▸ **What to do**
Only lines with the word "chức" belong in the answer; copy them from the records below.

□ □ □ □

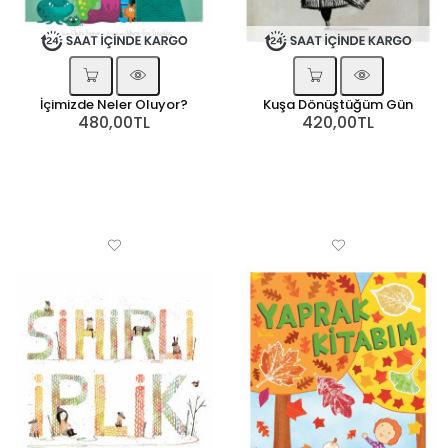
İçimizde Neler Oluyor?
Kuşa Dönüştüğüm Gün
480,00TL
420,00TL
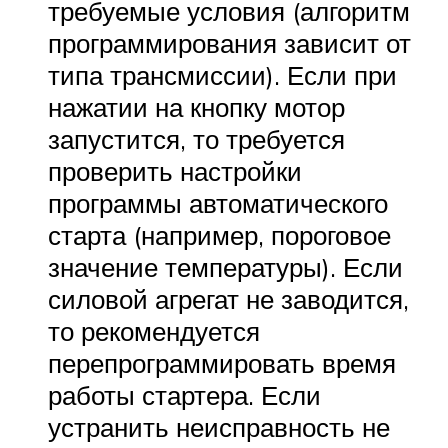
требуемые условия (алгоритм
программирования зависит от
типа трансмиссии). Если при
нажатии на кнопку мотор
запустится, то требуется
проверить настройки
программы автоматического
старта (например, пороговое
значение температуры). Если
силовой агрегат не заводится,
то рекомендуется
перепрограммировать время
работы стартера. Если
устранить неисправность не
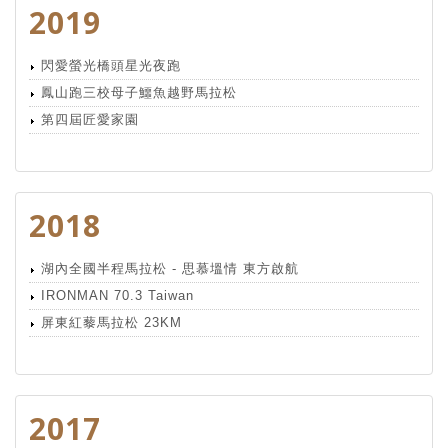
2019
閃愛螢光橋頭星光夜跑
鳳山跑三校母子鱷魚越野馬拉松
第四屆匠愛家園
2018
湖內全國半程馬拉松 - 思慕塭情 東方啟航
IRONMAN 70.3 Taiwan
屏東紅藜馬拉松 23KM
2017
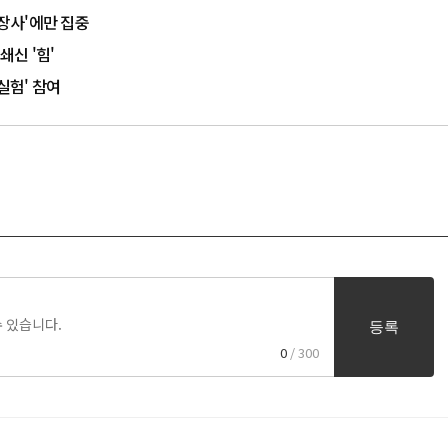
장사'에만 집중
쇄신 '힘'
실험' 참여
등록
0
/ 300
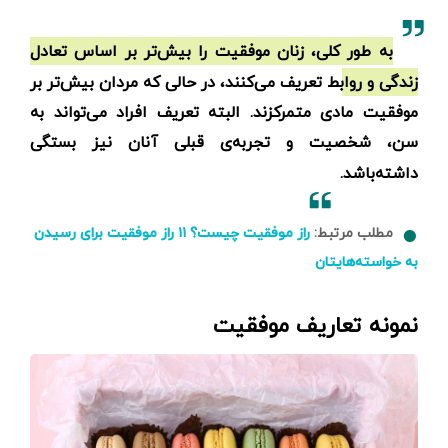
به طور کلی، زنان موفقیت را بیش‌تر بر اساس تعادل
زندگی و روابط تعریف می‌کنند، در حالی که مردان بیش‌تر بر
موفقیت مادی متمرکزند. البته تعریف افراد می‌تواند به
سن، شخصیت و تجربه‌ی قبلی آنان نیز بستگی
داشته‌باشد.
مطلب مرتبط:
راز موفقیت چیست؟ ۱۱ راز موفقیت برای رسیدن
به خواسته‌هایتان
نمونه تعاریف موفقیت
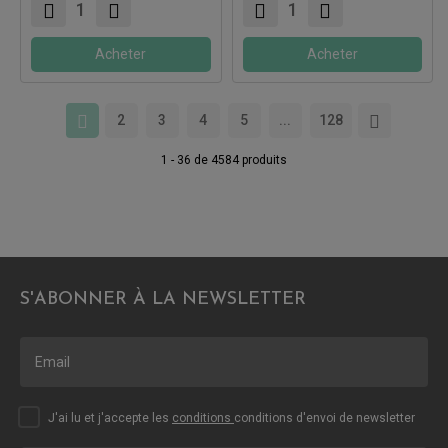
Acheter
Acheter
2
3
4
5
...
128
1 - 36 de 4584 produits
S'ABONNER À LA NEWSLETTER
J'ai lu et j'accepte les
conditions
conditions d'envoi de newsletter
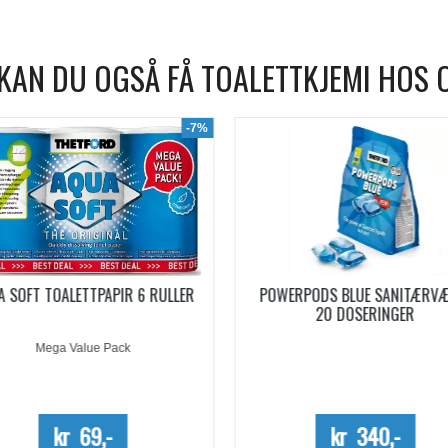
KAN DU OGSÅ FÅ TOALETTKJEMI HOS 
WERPODS BLUE SANITÆRVÆSKE
SANITÆRVÆSKE AQUA KEM B
20 DOSERINGER
EUCALYPTUS KONSENTRERT 0,
Kun kartong - 10%
kr 340,-
kr 254,-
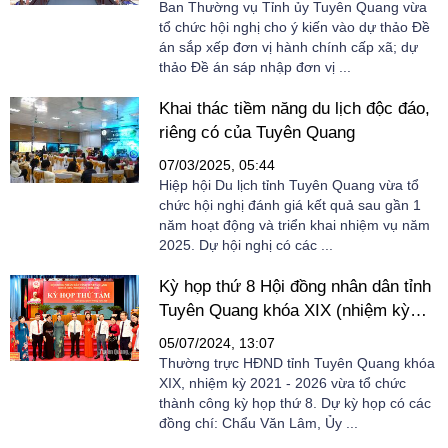
Ban Thường vụ Tỉnh ủy Tuyên Quang vừa
tổ chức hội nghị cho ý kiến vào dự thảo Đề
án sắp xếp đơn vị hành chính cấp xã; dự
thảo Đề án sáp nhập đơn vị ...
Khai thác tiềm năng du lịch độc đáo,
riêng có của Tuyên Quang
07/03/2025, 05:44
Hiệp hội Du lịch tỉnh Tuyên Quang vừa tổ
chức hội nghị đánh giá kết quả sau gần 1
năm hoạt động và triển khai nhiệm vụ năm
2025. Dự hội nghị có các ...
Kỳ họp thứ 8 Hội đồng nhân dân tỉnh
Tuyên Quang khóa XIX (nhiệm kỳ
2021-2026): Đề ra mục tiêu tăng
05/07/2024, 13:07
trưởng kinh tế năm 2024 trên 9%.
Thường trực HĐND tỉnh Tuyên Quang khóa
XIX, nhiệm kỳ 2021 - 2026 vừa tổ chức
thành công kỳ họp thứ 8. Dự kỳ họp có các
đồng chí: Chẩu Văn Lâm, Ủy ...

□ □ □ □

▸ **Answer to this exercise**
tổ chức hội nghị cho ý kiến vào dự thảo Đề
chức hội nghị đánh giá kết quả sau gần 1
XIX, nhiệm kỳ 2021 - 2026 vừa tổ chức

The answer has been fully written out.